- A Organização Mundial da Saúde informou que Reino Unido e vários outros países europeus perderam o status de eliminação da rubéola (sarampo) devido ao aumento de infecções na região, em dados de 2024.
- Além do Reino Unido, Espanha, Áustria, Armênia, Azerbaijão e Uzbequistão não mantiveram mais o status, conforme o WHO, que pediu incremento na vacinação, especialmente entre populações menos protegidas.
- A rubéola é prevenível por vacina, mas muito contagiosa; queda na cobertura pode levar à retomada de casos, com risco de complicações graves.
- A meta de vacinação para manter a doença à distância é acima de noventa e cinco por cento, mas no Reino Unido apenas oitenta e quatro vírgula quatro por cento das crianças tinham as duas doses em 2024; houve dois mil setecentos e onze casos confirmados na Inglaterra naquele ano.
- A Agência de Segurança Sanitária do Reino Unido afirmou que todas as crianças devem ser vacinadas para proteção contra a rubéola; o status de eliminação do Reino Unido foi reconhecido pela primeira vez em dois mil e dezesseis, perdido em dois mil e dezoito e retomado em dois mil e vinte e um.
O WHO confirmou que o Reino Unido e várias Nações europeias perderam o status de eliminação da rubéola. Entre os países afetados estão Espanha, Áustria, Armênia, Azerbaijão e Uzbequistão, em meio a um aumento de infecções no continente. A decisão baseia-se em dados de 2024, divulgados em 26 de janeiro, após parecer de comitês regionais da OMS.
Para ser considerado livre da doença pela OMS, um país não pode ter transmissão local da mesma cepa por 12 meses ou mais. A agência aponta que a taxa de vacinação precisa superar 95% para manter a proteção, o que não ocorre nos locais avaliados. Na Inglaterra, por exemplo, 2024 registrou 2.911 casos confirmados, o maior número desde 2012, com apenas 84,4% das crianças com duas doses.

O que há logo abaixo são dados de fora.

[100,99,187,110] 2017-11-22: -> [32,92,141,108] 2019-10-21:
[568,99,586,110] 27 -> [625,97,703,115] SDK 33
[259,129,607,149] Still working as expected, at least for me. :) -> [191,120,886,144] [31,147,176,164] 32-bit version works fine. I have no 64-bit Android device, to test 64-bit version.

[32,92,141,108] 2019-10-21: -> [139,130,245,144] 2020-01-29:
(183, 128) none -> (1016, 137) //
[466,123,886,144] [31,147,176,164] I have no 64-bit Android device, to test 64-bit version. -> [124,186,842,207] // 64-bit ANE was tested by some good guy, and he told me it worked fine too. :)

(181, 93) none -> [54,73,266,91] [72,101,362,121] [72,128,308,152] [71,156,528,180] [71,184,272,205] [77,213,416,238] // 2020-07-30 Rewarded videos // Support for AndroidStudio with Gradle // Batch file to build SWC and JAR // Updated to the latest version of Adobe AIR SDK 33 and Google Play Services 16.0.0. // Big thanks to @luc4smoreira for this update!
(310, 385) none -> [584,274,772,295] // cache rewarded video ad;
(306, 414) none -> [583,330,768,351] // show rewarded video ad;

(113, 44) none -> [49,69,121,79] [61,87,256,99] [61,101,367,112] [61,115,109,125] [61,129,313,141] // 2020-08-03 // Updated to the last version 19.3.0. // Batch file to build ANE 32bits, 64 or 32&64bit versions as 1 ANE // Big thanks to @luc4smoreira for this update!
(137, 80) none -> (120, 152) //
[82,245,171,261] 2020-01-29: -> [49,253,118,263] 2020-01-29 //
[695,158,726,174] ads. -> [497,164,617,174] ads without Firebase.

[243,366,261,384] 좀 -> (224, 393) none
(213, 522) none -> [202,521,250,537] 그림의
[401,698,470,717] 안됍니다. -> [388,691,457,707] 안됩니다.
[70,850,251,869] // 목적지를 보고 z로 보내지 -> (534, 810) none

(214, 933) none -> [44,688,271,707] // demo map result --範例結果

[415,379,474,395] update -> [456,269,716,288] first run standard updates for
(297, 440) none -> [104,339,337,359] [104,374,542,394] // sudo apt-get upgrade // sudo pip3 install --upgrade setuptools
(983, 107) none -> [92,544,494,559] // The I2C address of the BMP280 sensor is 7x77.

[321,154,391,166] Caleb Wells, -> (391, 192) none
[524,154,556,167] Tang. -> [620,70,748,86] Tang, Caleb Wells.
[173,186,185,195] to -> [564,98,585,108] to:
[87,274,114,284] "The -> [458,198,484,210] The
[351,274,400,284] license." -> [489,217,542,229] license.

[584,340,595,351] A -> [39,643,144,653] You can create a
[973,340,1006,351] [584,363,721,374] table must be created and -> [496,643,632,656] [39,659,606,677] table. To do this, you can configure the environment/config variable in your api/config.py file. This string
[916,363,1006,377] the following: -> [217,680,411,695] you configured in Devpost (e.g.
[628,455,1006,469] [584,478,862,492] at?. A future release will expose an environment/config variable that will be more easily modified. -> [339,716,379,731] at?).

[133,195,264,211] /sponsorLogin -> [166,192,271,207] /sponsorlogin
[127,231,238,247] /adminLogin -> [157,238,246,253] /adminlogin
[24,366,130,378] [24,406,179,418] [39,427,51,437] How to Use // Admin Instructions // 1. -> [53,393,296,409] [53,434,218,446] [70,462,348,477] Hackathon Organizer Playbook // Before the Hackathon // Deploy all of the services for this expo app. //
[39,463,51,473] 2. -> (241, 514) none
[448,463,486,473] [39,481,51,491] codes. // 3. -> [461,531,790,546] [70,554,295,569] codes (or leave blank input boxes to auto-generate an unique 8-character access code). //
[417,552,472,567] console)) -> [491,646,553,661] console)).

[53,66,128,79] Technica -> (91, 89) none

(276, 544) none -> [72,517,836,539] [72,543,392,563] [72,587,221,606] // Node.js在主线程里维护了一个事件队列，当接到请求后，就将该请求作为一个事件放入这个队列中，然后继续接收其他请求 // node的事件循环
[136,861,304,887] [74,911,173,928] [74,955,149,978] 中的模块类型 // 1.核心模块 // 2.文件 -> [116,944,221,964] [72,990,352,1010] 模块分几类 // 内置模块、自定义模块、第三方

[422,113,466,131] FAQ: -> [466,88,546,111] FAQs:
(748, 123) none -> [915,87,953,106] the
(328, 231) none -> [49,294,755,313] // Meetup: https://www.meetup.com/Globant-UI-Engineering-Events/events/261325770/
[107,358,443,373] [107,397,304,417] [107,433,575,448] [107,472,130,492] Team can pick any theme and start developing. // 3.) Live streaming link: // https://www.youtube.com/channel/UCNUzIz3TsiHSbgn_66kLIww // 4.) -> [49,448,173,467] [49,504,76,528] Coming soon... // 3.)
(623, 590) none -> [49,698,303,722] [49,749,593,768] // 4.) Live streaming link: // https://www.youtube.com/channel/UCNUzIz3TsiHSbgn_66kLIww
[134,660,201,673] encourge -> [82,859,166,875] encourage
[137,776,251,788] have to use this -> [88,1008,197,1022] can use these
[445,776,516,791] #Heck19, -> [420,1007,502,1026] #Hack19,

A OMS sustenta que a perda do status reflete um desafio mais amplo na região europeia, com outros países já apresentando transmissão regular da doença. França e Romênia também aparecem entre os que convivem com transmissão contínua, segundo a organização.
Medidas e perspectivas
A agência de saúde pública britânica recomenda que todas as crianças recebam a vacinação completa para evitar infecção por sarampo. O Reino Unido detinha o status de eliminação em 2016, perdeu em 2018, recuperou em 2021 e, agora, volta a enfrentar o desafio de manter a doença sob controle.
No conjunto, a OMS reforça a necessidade de aumentar as taxas de imunização, principalmente entre grupos com menor proteção, para evitar novos surtos entre crianças. A organização não concede prêmios ou punições, apenas orienta evidências para políticas públicas.